The first thing to know is that the scene is laid out before us objectively. Like a panoramic still life, it’s there for us to contemplate at our ease. The second, contradictory thing to know is that we are wholly embedded in the scene. We are there, in and of that peace, and nowhere else. We have just followed the trail up the hill from the Salt Pond and pivoted from a wooded view inland to a vast, open view of the dunes and bay below, and the ocean beyond. All, or almost all, is still. The sun sits high in a solid blue sky, with no clouds to gauge its distance or its path. There are only the rolling surf, too far off to hear, and a single gull wheeling over the flat, glassy bay to suggest that we haven’t left time entirely. It’s a pure moment. Whatever cares plague our life at home, or even back in our guesthouse or on the ride down, don’t exist here and now.
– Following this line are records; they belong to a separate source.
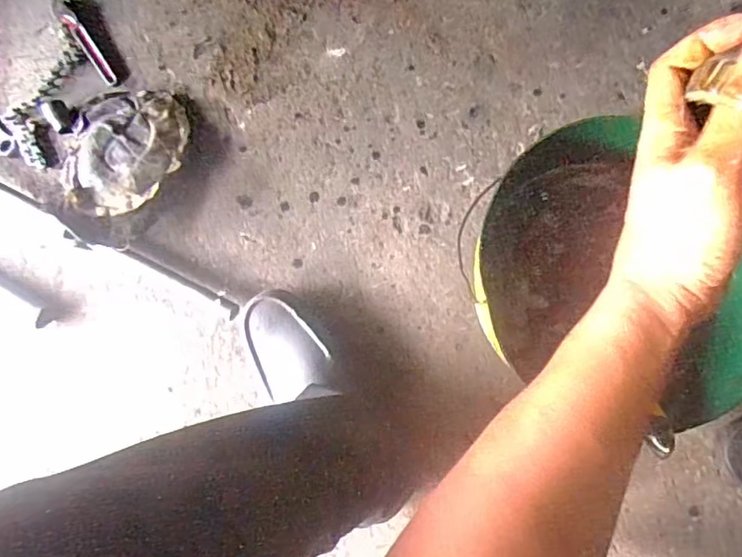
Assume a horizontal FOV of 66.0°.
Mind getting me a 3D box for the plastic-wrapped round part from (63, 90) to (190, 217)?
[{"bbox_3d":[-0.333,-0.174,0.766,0.164,0.055,0.188,26,90,10],"label":"plastic-wrapped round part"}]

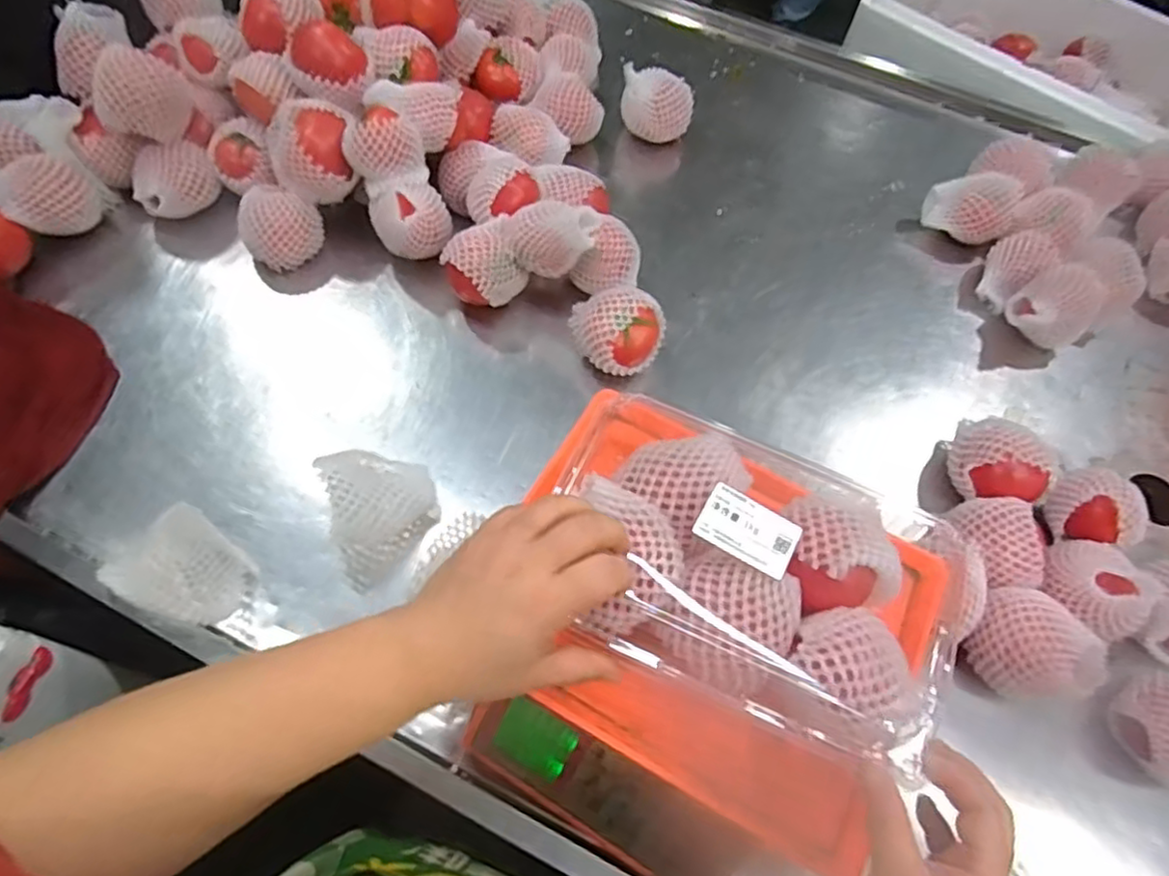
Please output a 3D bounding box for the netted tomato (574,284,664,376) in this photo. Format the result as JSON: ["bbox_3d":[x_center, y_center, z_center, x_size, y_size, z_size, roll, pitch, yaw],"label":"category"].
[{"bbox_3d":[0.036,-0.106,0.686,0.091,0.069,0.082,-6,61,-7],"label":"netted tomato"}]

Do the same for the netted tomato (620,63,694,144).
[{"bbox_3d":[0.094,-0.431,0.869,0.089,0.073,0.075,5,60,-1],"label":"netted tomato"}]

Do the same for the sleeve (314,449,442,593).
[{"bbox_3d":[-0.179,0.056,0.583,0.094,0.069,0.103,-20,63,-14],"label":"sleeve"}]

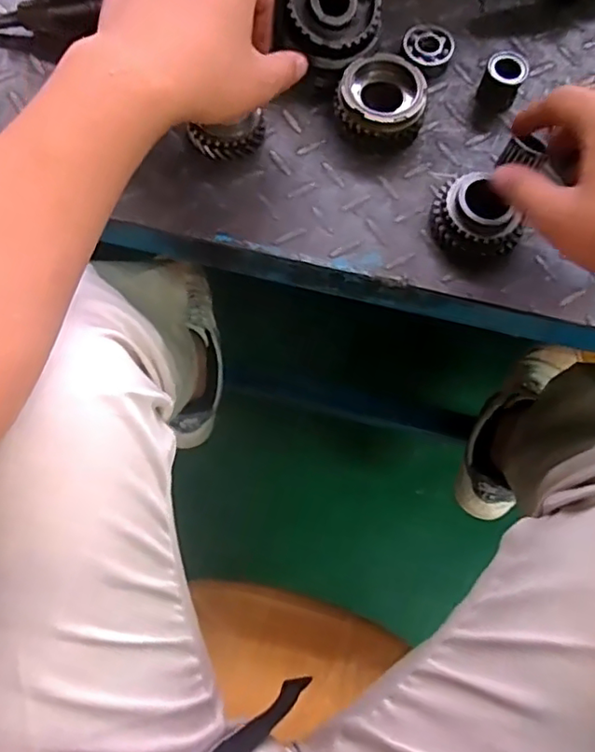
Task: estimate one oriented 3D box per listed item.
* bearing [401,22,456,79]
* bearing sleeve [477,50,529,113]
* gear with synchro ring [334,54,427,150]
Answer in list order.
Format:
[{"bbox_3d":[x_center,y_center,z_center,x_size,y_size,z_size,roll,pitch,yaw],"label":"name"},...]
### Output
[{"bbox_3d":[0.101,-0.254,0.449,0.038,0.014,0.037,0,73,0],"label":"bearing"},{"bbox_3d":[0.155,-0.224,0.438,0.029,0.028,0.032,23,74,7],"label":"bearing sleeve"},{"bbox_3d":[0.061,-0.199,0.422,0.062,0.030,0.060,12,73,3],"label":"gear with synchro ring"}]

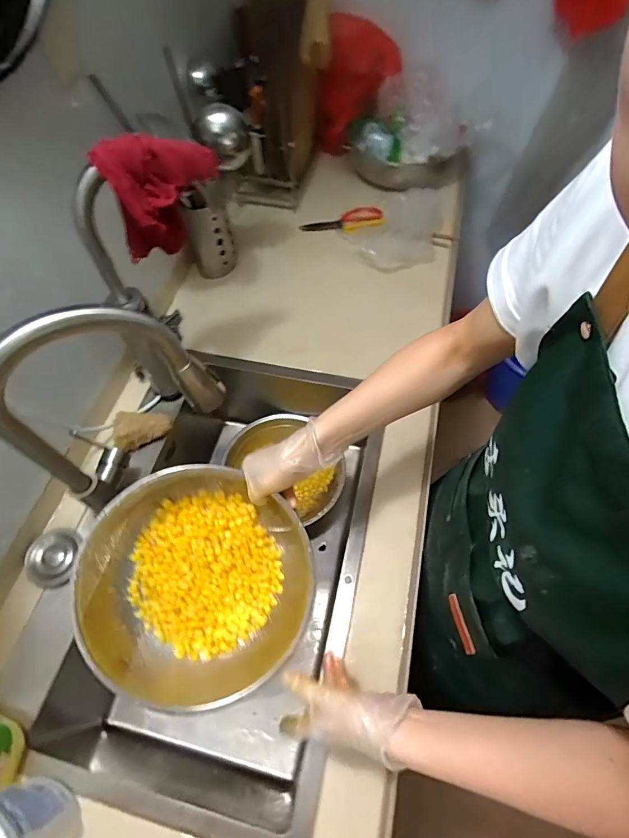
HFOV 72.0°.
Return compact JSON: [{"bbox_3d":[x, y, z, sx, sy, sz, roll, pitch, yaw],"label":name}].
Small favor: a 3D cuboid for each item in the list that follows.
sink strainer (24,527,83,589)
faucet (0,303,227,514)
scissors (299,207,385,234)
[{"bbox_3d":[-0.392,0.209,0.654,0.022,0.073,0.085,-34,57,34],"label":"sink strainer"},{"bbox_3d":[-0.250,-0.023,0.547,0.247,0.320,0.075,-30,62,-15],"label":"faucet"},{"bbox_3d":[0.065,-0.484,1.044,0.193,0.022,0.101,-3,59,1],"label":"scissors"}]

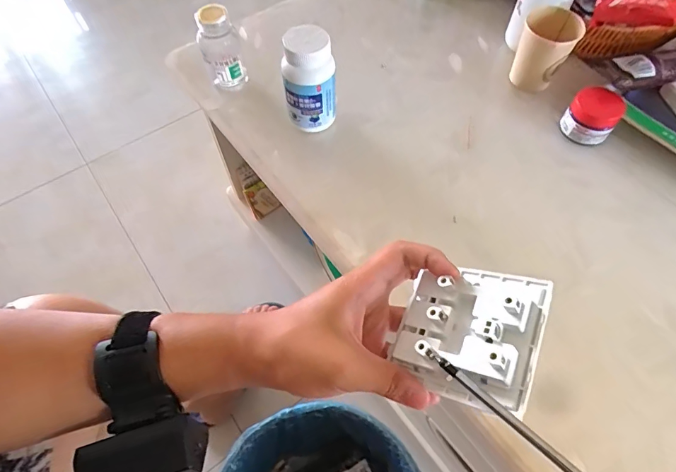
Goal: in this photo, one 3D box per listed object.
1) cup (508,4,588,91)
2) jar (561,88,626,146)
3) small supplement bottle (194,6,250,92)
[{"bbox_3d":[0.258,-0.229,0.533,0.063,0.090,0.068,-1,60,1],"label":"cup"},{"bbox_3d":[0.302,-0.143,0.497,0.056,0.053,0.051,32,65,18],"label":"jar"},{"bbox_3d":[-0.144,-0.229,0.516,0.047,0.101,0.041,-17,61,-8],"label":"small supplement bottle"}]

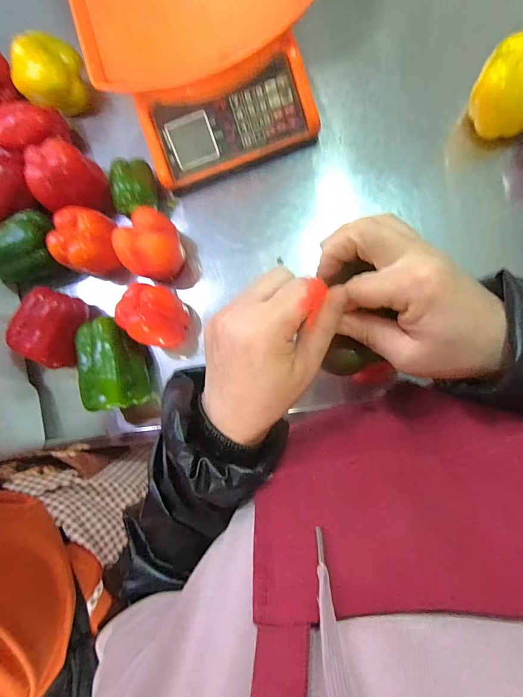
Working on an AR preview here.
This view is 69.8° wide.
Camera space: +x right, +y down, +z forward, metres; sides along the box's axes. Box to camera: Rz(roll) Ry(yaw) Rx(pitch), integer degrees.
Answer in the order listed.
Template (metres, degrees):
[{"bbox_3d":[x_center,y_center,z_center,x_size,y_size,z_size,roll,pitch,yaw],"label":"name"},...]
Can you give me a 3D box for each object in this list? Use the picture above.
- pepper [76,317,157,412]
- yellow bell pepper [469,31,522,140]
[{"bbox_3d":[-0.200,0.020,0.518,0.075,0.071,0.122,-12,83,7],"label":"pepper"},{"bbox_3d":[0.311,-0.319,0.472,0.089,0.090,0.081,-1,85,8],"label":"yellow bell pepper"}]

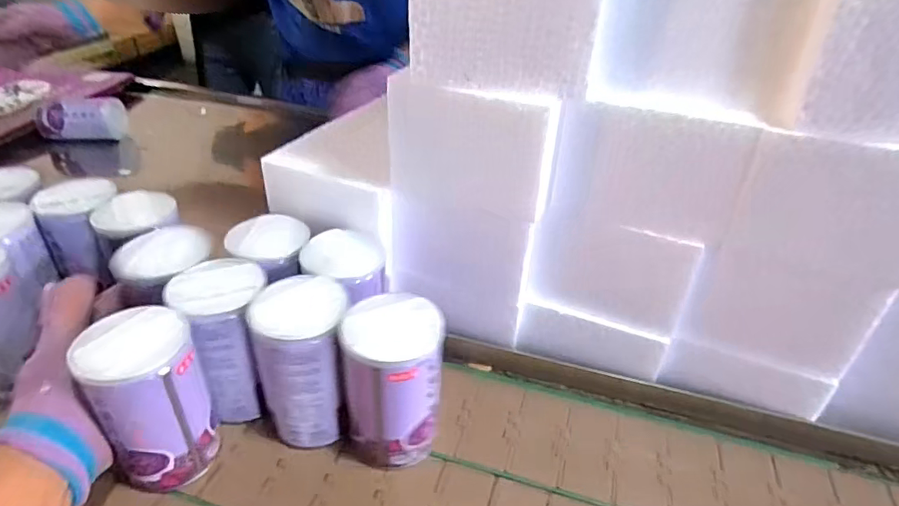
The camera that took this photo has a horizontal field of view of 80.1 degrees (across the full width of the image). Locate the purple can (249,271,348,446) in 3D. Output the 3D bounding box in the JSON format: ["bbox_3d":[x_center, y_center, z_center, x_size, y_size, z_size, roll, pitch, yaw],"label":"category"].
[{"bbox_3d":[-0.101,0.078,0.386,0.060,0.108,0.060,-6,36,-10],"label":"purple can"}]

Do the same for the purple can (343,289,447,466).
[{"bbox_3d":[-0.037,0.092,0.375,0.063,0.117,0.059,1,36,-1],"label":"purple can"}]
It’s thirteen months after our wedding, which is to say fifteen months after my father’s death and about eight months after her father’s death. But in that moment, on that bench on that hill, we’re the only two people alive, and aside from that gull animating these instants, the only two creatures alive. All of the space, light, and air denied us in our apartment and our offices is here, if not for the taking, then at least for the having, and we’re overwhelmed by it. She lays her head on my lap and closes her eyes. I abide with my hand on her shoulder. Neither of us says anything, because any word, any further movement, would break the spell and we would fall back into time and life.
But eventually, in our naive and needful benightedness, we do move. We get up and continue along the trail, back down and around to where we started from. She needs to get back to the restroom, so we don’t take the additional loop in the trail out to Nauset Beach and back. We hurry to the parking lot and the visitor center, and having tarried there a few moments more, we drive back to the unexpected (foolishly so) melancholy of our guesthouse and the rest of our vacation.